#### Instrução 1
Reproduza, tal como está, o trecho do texto sobre os quartos de final da Liga dos Campeões que vai de "Em Stamford Bridge" a "lado do PSG.".
#### Instrução 2
Dê seguimento ao texto sobre o jogo entre o Chelsea e o PSG, começando logo depois da última frase.

#### Texto selecionado
##########

Nunca se tinha visto uma equipa treinada por José Mourinho ser eliminada nos quartos de final da Liga dos Campeões: ainda não foi desta, parte um. Nunca se tinha visto o Real Madrid desperdiçar uma vantagem de 3-0 na primeira mão em provas europeias: ainda não foi desta, parte dois. E, no entanto, tanto no jogo de Londres como no de Dortmund estivemos perto, muito perto, de testemunhar desfechos inéditos.

Em Stamford Bridge o Chelsea tinha dois golos de desvantagem para recuperar, algo que na história das competições europeias só é conseguido em 25% dos casos. A baixa de Ibrahimovic parecia aumentar um pouco as probabilidades para os «blues» mas, se esse era o caso, a lesão prematura de Hazard, juntando-se à suspensão de Ramires, voltou a inclinar a balança para o lado do PSG.



Durante boa parte do primeiro tempo, os franceses mantiveram os «blues» a distância confortável da baliza de Sirigu, acentuando a sensação de que uma bola parada seria a melhor fórmula para o Chelsea reentrar na discussão da eliminatória. Um livre de Lampard deu a primeira confirmação, a segunda chegou num lançamento lateral de Ivanovic, desviado por David Luiz: a bola foi ter aos pés do recém-entrado Schürrle e Mourinho colheu os primeiros frutos vindos do banco. Com 1-0 ao intervalo, a reviravolta parecia mais perto, e a entrada dos «blues» na segunda parte foi a tradução perfeita para esse entusiasmo e por duas vezes, em lances consecutivos (53 e 54 minutos), a trave de Sirigu travou remates de Schürrle e Oscar.

##########

#### Itens apresentados
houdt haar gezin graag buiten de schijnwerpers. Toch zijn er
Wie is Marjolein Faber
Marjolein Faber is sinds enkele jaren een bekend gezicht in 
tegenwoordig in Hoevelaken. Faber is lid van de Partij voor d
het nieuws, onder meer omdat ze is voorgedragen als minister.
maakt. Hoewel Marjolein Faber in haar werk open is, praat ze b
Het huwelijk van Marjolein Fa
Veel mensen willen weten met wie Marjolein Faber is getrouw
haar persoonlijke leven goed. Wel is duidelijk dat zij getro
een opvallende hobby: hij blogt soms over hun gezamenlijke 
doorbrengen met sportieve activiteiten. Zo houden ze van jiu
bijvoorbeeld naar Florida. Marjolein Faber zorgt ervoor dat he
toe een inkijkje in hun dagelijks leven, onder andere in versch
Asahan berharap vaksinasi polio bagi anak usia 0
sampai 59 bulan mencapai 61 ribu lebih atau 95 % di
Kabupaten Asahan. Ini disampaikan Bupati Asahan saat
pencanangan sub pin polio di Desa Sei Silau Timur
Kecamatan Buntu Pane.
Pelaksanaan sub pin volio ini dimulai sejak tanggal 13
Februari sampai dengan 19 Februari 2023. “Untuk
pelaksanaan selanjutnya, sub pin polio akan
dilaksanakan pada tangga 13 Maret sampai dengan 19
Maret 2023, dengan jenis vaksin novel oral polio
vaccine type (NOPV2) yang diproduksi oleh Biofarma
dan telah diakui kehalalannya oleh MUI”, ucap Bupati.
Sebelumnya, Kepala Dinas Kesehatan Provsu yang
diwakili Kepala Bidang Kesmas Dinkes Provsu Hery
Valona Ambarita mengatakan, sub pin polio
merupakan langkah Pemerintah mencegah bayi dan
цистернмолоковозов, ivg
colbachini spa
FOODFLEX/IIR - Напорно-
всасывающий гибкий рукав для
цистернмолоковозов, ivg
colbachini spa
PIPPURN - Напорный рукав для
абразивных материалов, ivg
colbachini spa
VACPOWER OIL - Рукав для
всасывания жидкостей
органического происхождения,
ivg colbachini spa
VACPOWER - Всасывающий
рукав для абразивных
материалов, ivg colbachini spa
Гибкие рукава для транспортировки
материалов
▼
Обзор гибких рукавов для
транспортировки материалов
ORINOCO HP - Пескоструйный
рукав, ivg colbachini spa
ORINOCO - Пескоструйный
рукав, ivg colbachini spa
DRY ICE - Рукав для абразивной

##########

#### Área de resposta 1
Em Stamford Bridge o Chelsea tinha dois golos de desvantagem para recuperar, algo que na história das competições europeias só é conseguido em 25% dos casos. A baixa de Ibrahimovic parecia aumentar um pouco as probabilidades para os «blues» mas, se esse era o caso, a lesão prematura de Hazard, juntando-se à suspensão de Ramires, voltou a inclinar a balança para o lado do PSG.

#### Área de resposta 2
E quando a pressão dos «blues» deu sinais de afrouxar, Mourinho antecipou o tudo ou nada, lançando Demba Ba para fazer companhia a Etoo, com 25 minutos por jogar. É justo dizer que o Chelsea passou então pela fase mais delicada, com dois remates de Cavani e um de Lucas a sugerirem que o KO na eliminatória não estava longe. Mas com a entrada do terceiro ponta-de-lança (Torres) para os dez minutos finais, o Chelsea ganhou capacidade de pressão na área, acabando por conseguir o 2-0 aos 88 minutos, num lance de ressaltos vários e com a conclusão feliz e algo trapalhona de Demba Ba – um dos jogadores menos utilizados do plantel dos «blues».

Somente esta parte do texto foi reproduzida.